» What to do: Print the records below without any changes, from their first line through the line containing "0.223551, 0.763700, 0.635572]]", including both.
*** Begin section ***
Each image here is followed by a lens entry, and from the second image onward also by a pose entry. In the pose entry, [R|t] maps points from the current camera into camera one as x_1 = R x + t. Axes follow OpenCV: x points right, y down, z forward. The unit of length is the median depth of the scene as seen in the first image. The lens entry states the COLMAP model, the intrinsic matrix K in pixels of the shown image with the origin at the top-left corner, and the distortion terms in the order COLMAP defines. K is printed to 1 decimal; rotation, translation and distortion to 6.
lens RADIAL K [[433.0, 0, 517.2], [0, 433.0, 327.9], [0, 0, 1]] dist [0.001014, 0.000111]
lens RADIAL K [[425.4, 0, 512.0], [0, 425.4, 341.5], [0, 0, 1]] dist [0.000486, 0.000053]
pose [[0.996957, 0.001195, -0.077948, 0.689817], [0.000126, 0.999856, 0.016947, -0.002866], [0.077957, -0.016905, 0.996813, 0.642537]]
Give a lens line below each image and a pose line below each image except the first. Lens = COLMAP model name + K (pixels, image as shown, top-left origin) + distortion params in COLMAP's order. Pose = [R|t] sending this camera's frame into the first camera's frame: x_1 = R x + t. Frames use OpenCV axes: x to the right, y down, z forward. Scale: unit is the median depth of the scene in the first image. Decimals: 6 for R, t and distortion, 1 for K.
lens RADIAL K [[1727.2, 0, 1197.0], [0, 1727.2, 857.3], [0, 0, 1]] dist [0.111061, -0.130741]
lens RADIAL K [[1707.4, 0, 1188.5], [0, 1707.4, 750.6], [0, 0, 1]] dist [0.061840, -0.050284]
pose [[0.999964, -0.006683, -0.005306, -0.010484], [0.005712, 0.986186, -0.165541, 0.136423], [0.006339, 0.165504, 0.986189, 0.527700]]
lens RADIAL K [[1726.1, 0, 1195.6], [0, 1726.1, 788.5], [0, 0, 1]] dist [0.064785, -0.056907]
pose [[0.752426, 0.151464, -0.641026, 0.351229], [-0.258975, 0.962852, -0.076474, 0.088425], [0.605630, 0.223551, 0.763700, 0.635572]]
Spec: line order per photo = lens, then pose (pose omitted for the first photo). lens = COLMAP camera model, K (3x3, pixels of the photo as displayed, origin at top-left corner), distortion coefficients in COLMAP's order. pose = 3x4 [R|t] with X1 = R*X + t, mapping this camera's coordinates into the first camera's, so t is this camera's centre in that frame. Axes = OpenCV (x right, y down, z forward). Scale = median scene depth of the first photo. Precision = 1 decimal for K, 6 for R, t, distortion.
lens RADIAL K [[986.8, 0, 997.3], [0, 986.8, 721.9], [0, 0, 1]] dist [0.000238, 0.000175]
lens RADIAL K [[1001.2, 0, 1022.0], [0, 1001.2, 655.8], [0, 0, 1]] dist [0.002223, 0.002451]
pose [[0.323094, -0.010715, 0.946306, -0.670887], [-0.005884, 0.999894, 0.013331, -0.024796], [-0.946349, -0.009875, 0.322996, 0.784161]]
*** End section ***
» Written solution:
Each image here is followed by a lens entry, and from the second image onward also by a pose entry. In the pose entry, [R|t] maps points from the current camera into camera one as x_1 = R x + t. Axes follow OpenCV: x points right, y down, z forward. The unit of length is the median depth of the scene as seen in the first image. The lens entry states the COLMAP model, the intrinsic matrix K in pixels of the shown image with the origin at the top-left corner, and the distortion terms in the order COLMAP defines. K is printed to 1 decimal; rotation, translation and distortion to 6.
lens RADIAL K [[433.0, 0, 517.2], [0, 433.0, 327.9], [0, 0, 1]] dist [0.001014, 0.000111]
lens RADIAL K [[425.4, 0, 512.0], [0, 425.4, 341.5], [0, 0, 1]] dist [0.000486, 0.000053]
pose [[0.996957, 0.001195, -0.077948, 0.689817], [0.000126, 0.999856, 0.016947, -0.002866], [0.077957, -0.016905, 0.996813, 0.642537]]
Give a lens line below each image and a pose line below each image except the first. Lens = COLMAP model name + K (pixels, image as shown, top-left origin) + distortion params in COLMAP's order. Pose = [R|t] sending this camera's frame into the first camera's frame: x_1 = R x + t. Frames use OpenCV axes: x to the right, y down, z forward. Scale: unit is the median depth of the scene in the first image. Decimals: 6 for R, t and distortion, 1 for K.
lens RADIAL K [[1727.2, 0, 1197.0], [0, 1727.2, 857.3], [0, 0, 1]] dist [0.111061, -0.130741]
lens RADIAL K [[1707.4, 0, 1188.5], [0, 1707.4, 750.6], [0, 0, 1]] dist [0.061840, -0.050284]
pose [[0.999964, -0.006683, -0.005306, -0.010484], [0.005712, 0.986186, -0.165541, 0.136423], [0.006339, 0.165504, 0.986189, 0.527700]]
lens RADIAL K [[1726.1, 0, 1195.6], [0, 1726.1, 788.5], [0, 0, 1]] dist [0.064785, -0.056907]
pose [[0.752426, 0.151464, -0.641026, 0.351229], [-0.258975, 0.962852, -0.076474, 0.088425], [0.605630, 0.223551, 0.763700, 0.635572]]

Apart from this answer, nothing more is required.